Мои имянины. Миша принес чудесный ананас. Братья Эрдманы прислали колоссальную корзину роз. Вильямсы - тоже - очень красивую корзину роз. Женька принес сирень.
За обедом ребята так наелись пломбиром и ананасом, что еле дышали.
Часов около восьми вечера стало темнеть, а в восемь - первые удары грома, молния, началась гроза. Была очень короткой. А потом было необыкновенно освещенное красное небо.
Миша сидит сейчас (десять часов вечера) над пьесой о Сталине.
22 мая.
<…> Миша пишет пьесу о Сталине.
Сегодня днем дозвонилась (звонила два дня), наконец, до валютного отдела НКФ и узнала от юрисконсульта, что им была дана положительная резолюция на Мишином заявлении (о выписывании из Америки пишущей машинки на деньги от "Мертвых душ" через Литературное агентство), но что потом это было изменено и решено отказать.

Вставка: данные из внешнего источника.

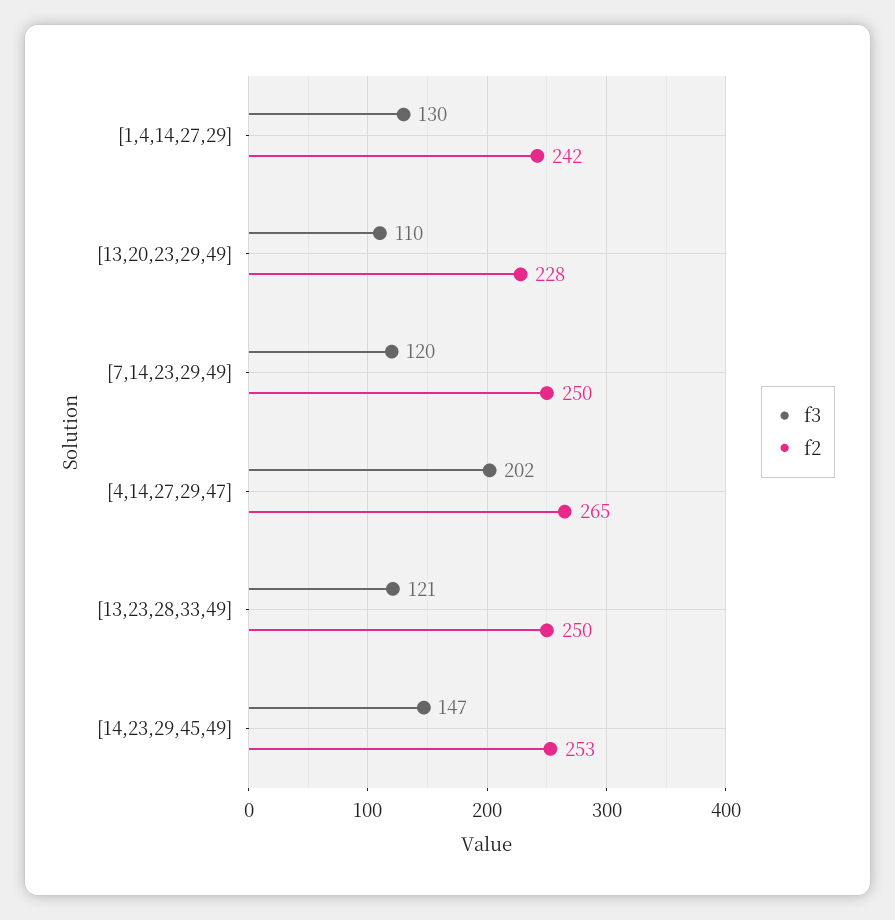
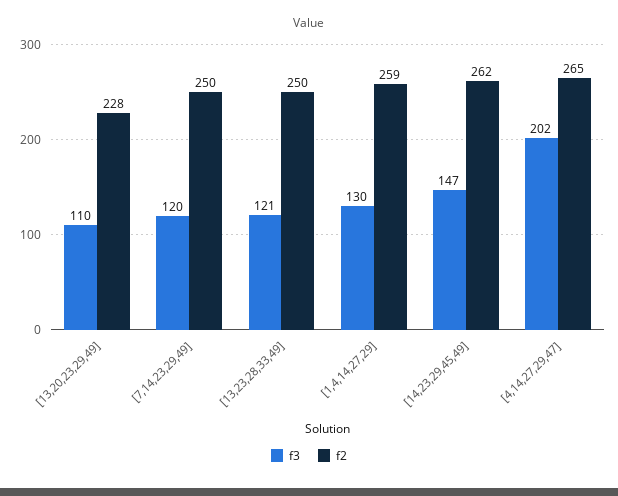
  {
    "f3": {
      "[1,4,14,27,29]": 130,
      "[13,20,23,29,49]": 110,
      "[7,14,23,29,49]": 120,
      "[4,14,27,29,47]": 202,
      "[13,23,28,33,49]": 121,
      "[14,23,29,45,49]": 147
    },
    "f2": {
-     "[1,4,14,27,29]": 242,
+     "[1,4,14,27,29]": 259,
      "[13,20,23,29,49]": 228,
      "[7,14,23,29,49]": 250,
      "[4,14,27,29,47]": 265,
      "[13,23,28,33,49]": 250,
-     "[14,23,29,45,49]": 253
+     "[14,23,29,45,49]": 262
    }
  }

Но кто это сделал, он не знает, что он советует приехать лично и говорить об этом.
Это не жизнь! Это мука! Что ни начнем, все не выходит! Будь то пьеса, квартира, машинка, все равно. <…>
5 июня.
<…> За ужином - конец разговора Виленкина с Мишей. <…> Миша рассказал и частично прочитал написанные картины. Никогда не забуду, как Виленкин, закоченев, слушал, стараясь разобраться в этом [7; 236–263].
Виталий Яковлевич Виленкин:
Пьеса поначалу называлась "Пастырь" (одна из партийных кличек молодого Сталина), потом автор переименовал ее в "Батум". В центре пьесы уже вырисовывался образ молодого, завоевавшего авторитет среди рабочих революционера, недавнего ученика духовной семинарии. С правом на обыкновенные человеческие чувства, на живой, достоверный быт и на юмор. Главное событие сюжета - разгром батумского восстания. В эпилоге - снова, как и в первой картине, - тайная большевистская явка в Батуме, начало подготовки к новому этапу борьбы. Как и всегда у Булгакова, драматизм событий и переживаний главных героев оказывался тем напряженней, чем естественнее вкрапливался в них юмор. Образы же царских сатрапов и самого царя были вылеплены ярко сатирически [5; 302].
Елена Сергеевна Булгакова.Из дневника:
<1939>
22 июня.
Были Виленкин и Оля. Миша читал им фрагменты. Вижу, что им нравится.
23 июня.
Миша уехал в Серебряный Бор купаться. Я - хлопотать о покупке заграничной машинки.